Un code pour les NTICs

Classé dans : Non classé — baoudene @ 20:38

 t001002.jpg La (les)  stratégie (s) marocaine  (s) de développement des  NTICs depuis 1998 avait occulté la composante réglementaire. Il était normal que la mise en oeuvre de plusieurs chantiers bute sur l’absence de normes réglementaires conformes aux standards internationaux. Certes, tout le monde, du public  au privé, évoquait d’une manière incantatoire la nécessite d’élaborer un référentiel réglementaire. Mais en fait, tout le monde croyait pouvoir en faire l’économie. Les textes qui seront adoptés par la suite le seront en précipitation et sans débat, sous la pression des partenaires économiques : les Etats Unis ont menacé de supprimer l’Accord de Libre Echange si le Maroc n’adopte pas au préalable une loi réprimant le téléchargement en ligne d’oeuvres audiovisuelles protégées (le gouvernement dépose en précipitation un projet de loi au Parlement qui fut voté en urgence et sans débat);  l’Union Européenne avait menacé l’offshoring si le Maroc n’adopte pas une loi sur la  Protection des données personnelles (le gouvernement dépose encore en précipitation un projet de loi au Parlement qui fut voté en urgence et sans débat). Mais pour le reste, on continue à faire encore la sourdine. Plusieurs autres domaines sont encore en friche et exigent la définition de normes réglementaires transparentes et objectives, adaptées aux standards internationaux. Peu importe la forme du texte: qu’il soit  sous forme de réglementation d’Etat, de Conventions-type ou de Codes de bonne conduite; pourvu qu’il soit opposable. 

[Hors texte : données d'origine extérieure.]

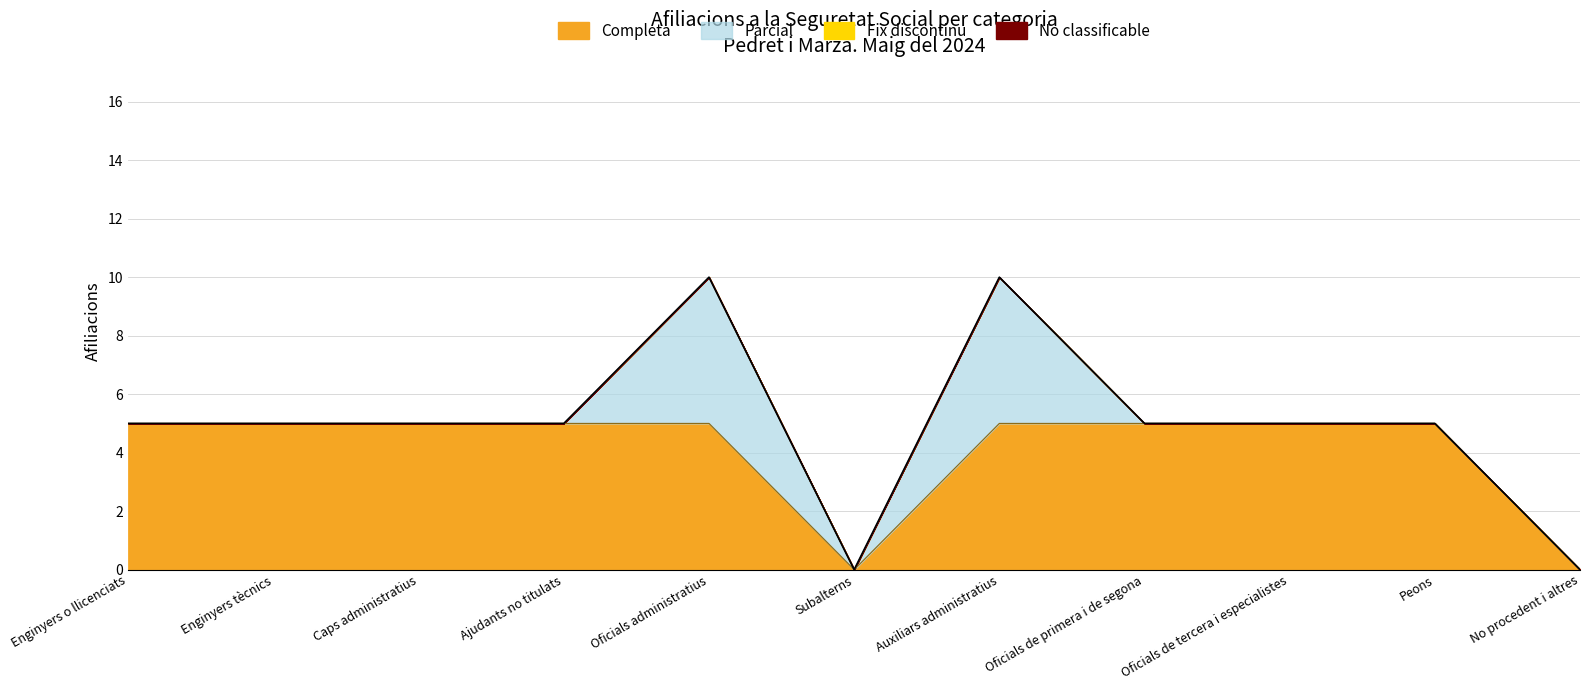

True or false: Completa and Parcial intersect in this chart.

False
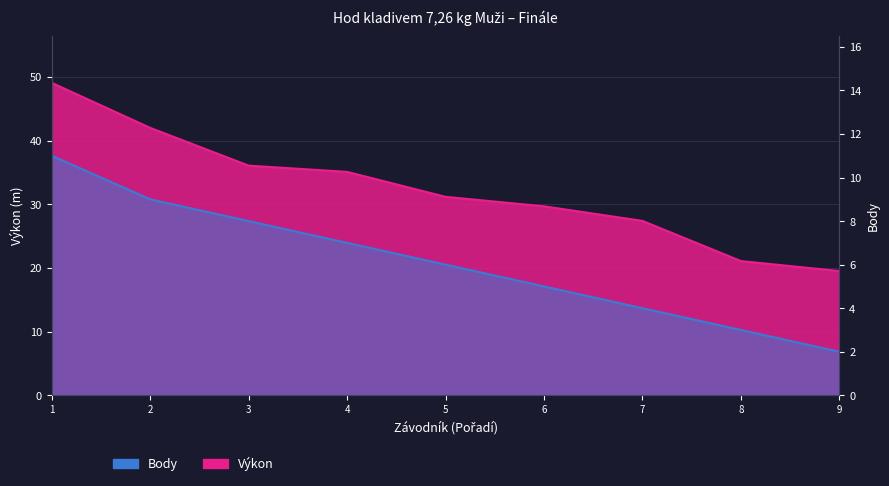

What is the average value of the Body series?

6.1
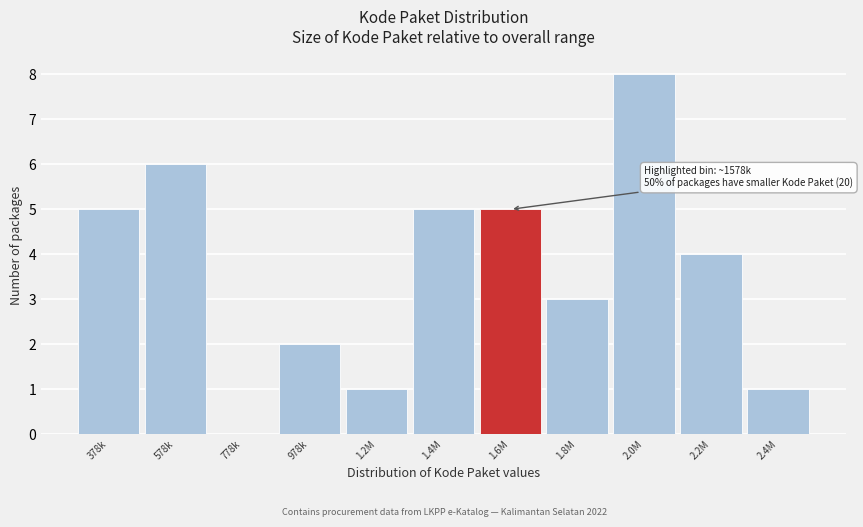

Reading right to left, extract all data points from this chart.

2.4M=1	2.2M=4	2.0M=8	1.8M=3	1.6M=5	1.4M=5	1.2M=1	978k=2	778k=0	578k=6	378k=5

A titre d’exemples de vides à combler, on peut citer la définition de règles pour le contrôle des interceptions  des communications électroniques, ou plus clairement  des écoutes (téléphone, mails, SMS,) ; la Protection contre le démarchage « sauvage » en ligne (spamming); du comment pour l’établissement et l’exploitation des caméras de télésurveillance ; la définition de règles à respecter par les éditeurs de pages web, d’hébergeurs, de fournisseurs d’accès Internet, et ce en matière de collecte et de mise à disposition des données de leurs clients, de suspension d’accès ou d’éffacement de pages d’ Internet, etc. On doit pas continuer à se complaire de la complicité des intermédiares du Net, l’indifférence de la société civile et la résignation du citoyen. Nous voulons par ce blog sensibilser sur l’importance du propos, à savoir notre droit d’accès sécurisé au Net est subordonné à la définition d’un droit du Net, transparent et objectif.